Les catholiques prient Sainte Barbe pour se protéger de la foudre, mais elle est aussi la patronne des architectes, des géologues, des pompiers, des mineurs, des artilleurs, des pompiers, des canonniers, des artificiers, des ingénieurs de combat, des métallurgistes et autres corporations liées au feu, dont les pétroliers militaires.

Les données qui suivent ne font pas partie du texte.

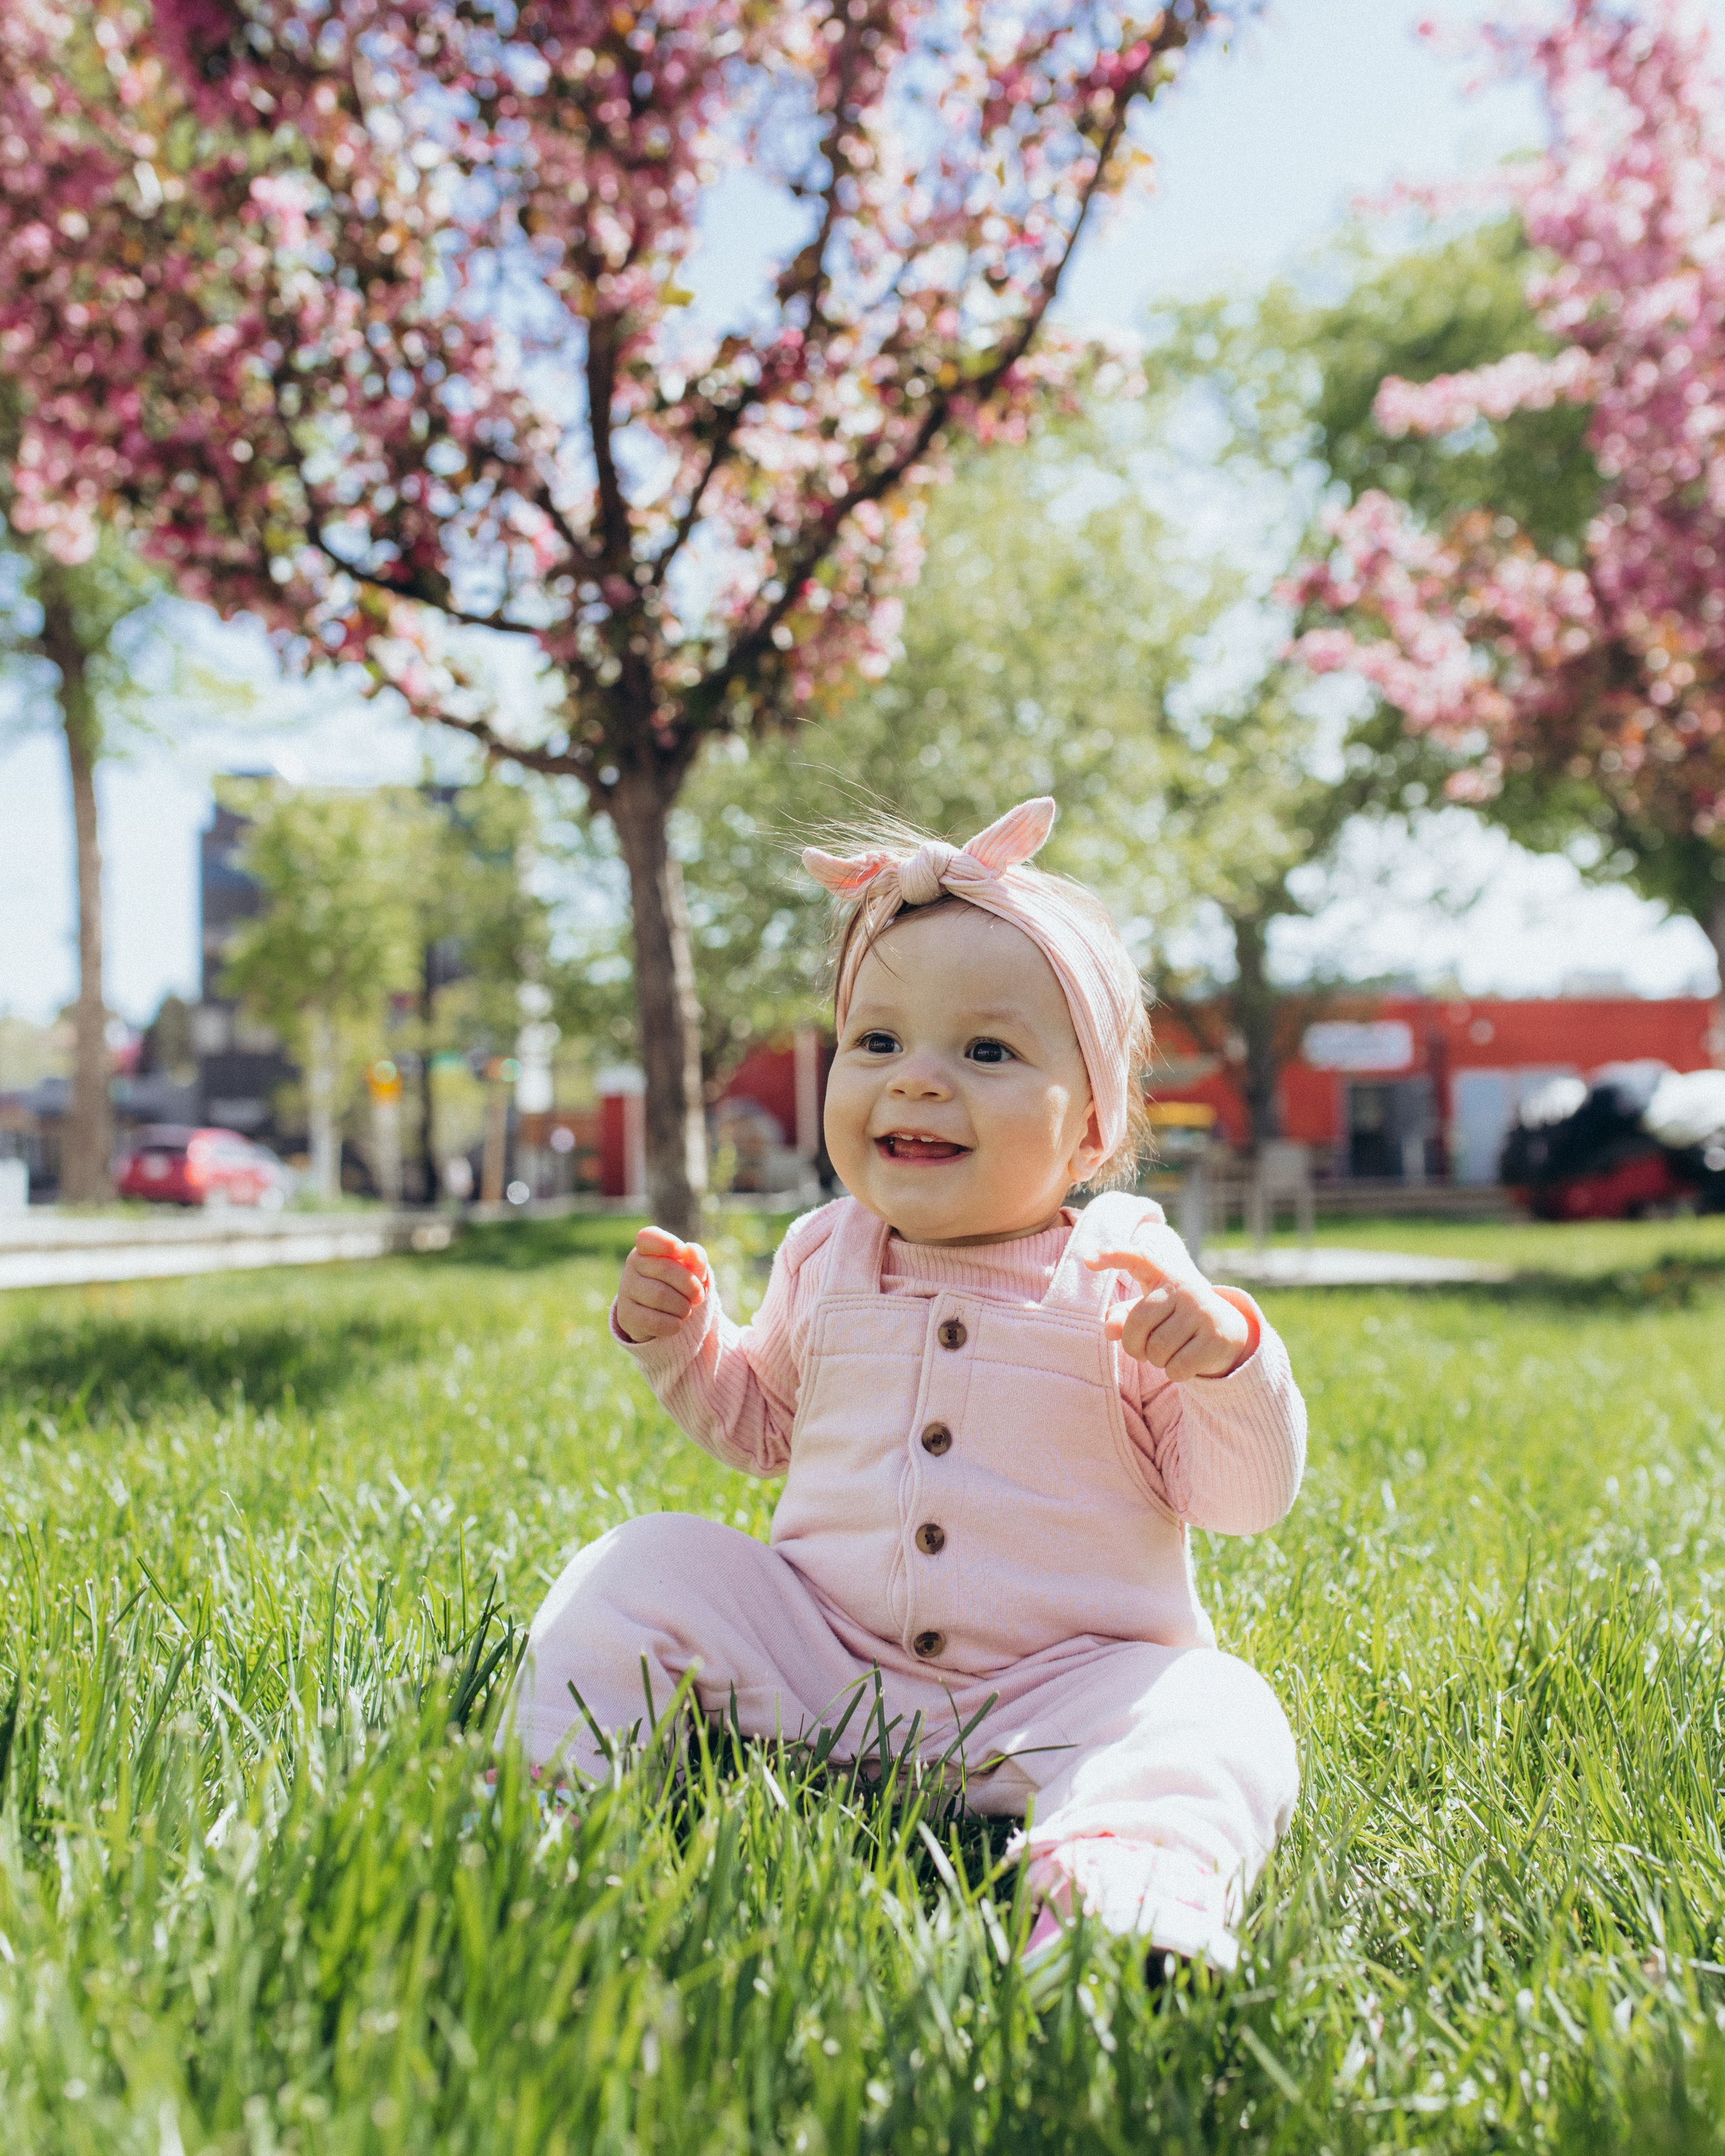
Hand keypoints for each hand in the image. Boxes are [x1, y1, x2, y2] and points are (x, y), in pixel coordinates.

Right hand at [616, 1225, 709, 1343]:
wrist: (661, 1313)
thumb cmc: (678, 1283)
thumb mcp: (691, 1269)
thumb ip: (696, 1258)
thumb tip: (691, 1250)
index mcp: (646, 1248)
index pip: (648, 1237)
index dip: (666, 1243)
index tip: (680, 1251)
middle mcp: (632, 1265)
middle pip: (665, 1269)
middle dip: (690, 1285)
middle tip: (698, 1296)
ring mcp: (626, 1290)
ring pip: (660, 1296)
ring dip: (683, 1307)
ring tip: (685, 1309)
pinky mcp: (626, 1315)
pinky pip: (654, 1321)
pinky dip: (673, 1324)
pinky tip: (676, 1323)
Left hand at [1086, 1228, 1250, 1380]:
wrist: (1228, 1333)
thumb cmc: (1176, 1321)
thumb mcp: (1150, 1315)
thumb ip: (1125, 1318)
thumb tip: (1109, 1328)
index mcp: (1163, 1276)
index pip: (1138, 1258)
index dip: (1113, 1256)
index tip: (1087, 1260)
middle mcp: (1184, 1288)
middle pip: (1138, 1324)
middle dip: (1136, 1346)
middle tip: (1147, 1349)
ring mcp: (1203, 1311)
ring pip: (1158, 1349)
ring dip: (1157, 1361)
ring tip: (1170, 1353)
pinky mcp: (1217, 1337)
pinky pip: (1177, 1367)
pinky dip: (1175, 1373)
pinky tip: (1185, 1364)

En particulier, le fort patronage que lui vouaient les mineurs de fond s’est progressivement transmis aux ouvriers et ingénieurs des travaux souterrains (tunnels, cavernes, etc.) avec la disparition progressive de l’industrie minière occidentale. De nos jours, une Sainte Barbe trône toujours à l’entrée des tunnels en construction pour protéger les ouvriers-mineurs des accidents de chantier. La Sainte Barbe est fêtée le 4 décembre. A cette occasion, Sagramat organise sa sortie annuelle et ne manque pas de faire un hommage à la patronne des mineurs.
Sainte Barbe est née vers 235 à Nicodémie, en Asie Mineure. Elle est la fille unique de Dioscore, un noble riche et païen.

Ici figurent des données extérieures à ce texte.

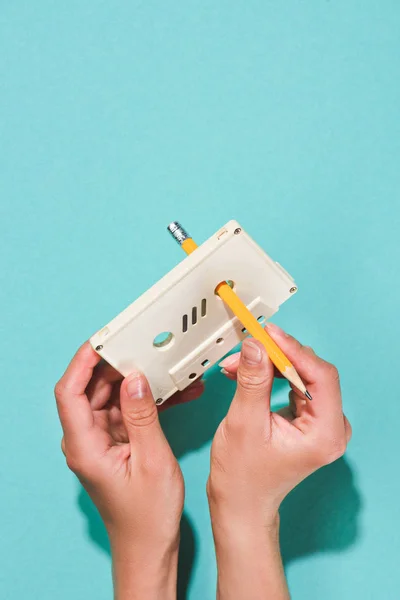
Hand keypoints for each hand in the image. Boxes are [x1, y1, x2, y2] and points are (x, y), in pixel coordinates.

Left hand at [54, 341, 203, 599]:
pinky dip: (149, 401)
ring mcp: (101, 441)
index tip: (103, 340)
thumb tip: (135, 378)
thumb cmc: (147, 515)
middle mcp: (86, 440)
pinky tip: (177, 393)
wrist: (150, 544)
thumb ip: (142, 416)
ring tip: (170, 370)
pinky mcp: (116, 442)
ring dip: (140, 382)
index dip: (82, 362)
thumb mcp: (152, 460)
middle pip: (92, 389)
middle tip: (145, 348)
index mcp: (84, 446)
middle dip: (119, 366)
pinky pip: (129, 411)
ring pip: (113, 397)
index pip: (69, 392)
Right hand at [207, 323, 350, 599]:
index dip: (294, 350)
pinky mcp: (309, 421)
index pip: (320, 375)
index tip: (269, 334)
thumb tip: (256, 346)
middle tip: (249, 345)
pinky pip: (295, 386)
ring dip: (271, 365)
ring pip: (302, 376)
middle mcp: (330, 428)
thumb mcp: (244, 422)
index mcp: (324, 433)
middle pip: (313, 373)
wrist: (241, 503)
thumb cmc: (243, 476)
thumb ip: (252, 380)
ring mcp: (321, 425)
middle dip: (278, 357)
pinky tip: (248, 372)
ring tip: (239, 364)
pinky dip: (272, 376)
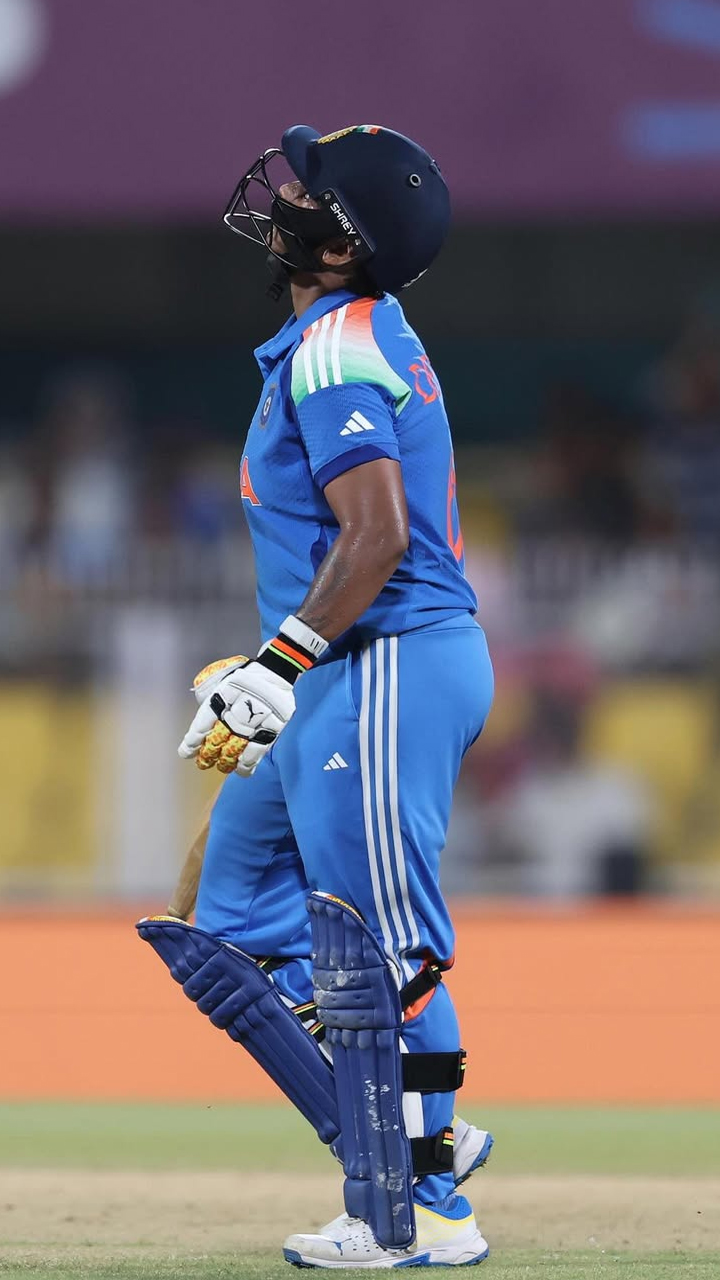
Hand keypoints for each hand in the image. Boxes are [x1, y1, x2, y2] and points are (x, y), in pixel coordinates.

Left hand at [179, 660, 295, 776]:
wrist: (274, 672)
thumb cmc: (244, 679)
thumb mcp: (220, 681)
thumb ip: (208, 699)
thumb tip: (199, 724)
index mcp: (222, 693)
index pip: (203, 722)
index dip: (193, 741)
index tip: (186, 752)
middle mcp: (238, 708)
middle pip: (218, 738)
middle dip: (208, 754)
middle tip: (203, 762)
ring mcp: (255, 719)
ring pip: (235, 748)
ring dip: (225, 761)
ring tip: (221, 766)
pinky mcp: (271, 728)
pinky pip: (257, 751)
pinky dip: (247, 763)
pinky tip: (240, 769)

Tandis que Dioscore est en voyage, Sainte Barbe, convertie au christianisme, ordonne entre autres que l'on place une troisième fenêtre pour représenter la Sainte Trinité et trace une croix dans le marbre de la baignoire.
A son retour, sa chrétienté exacerbée provoque la rage de son père qui la mène au tribunal de Marcien afin qu'elle soit châtiée.
Après d'horribles flagellations, elle est conduite en prison où le Christ lui apparaît et la guérit de ses blessures. Le lendemain, pour lui faire renier sa foi, elle est humiliée et mutilée, en vain.
Son père n'y tient plus et décide de la tuer. Alors qu'il vient de lui trancher la tête, Dioscore est frappé soudainement par la foudre et son corps est entièrement consumé. Par ce geste vengeur, Sainte Barbe s'est révélée puissance de feu.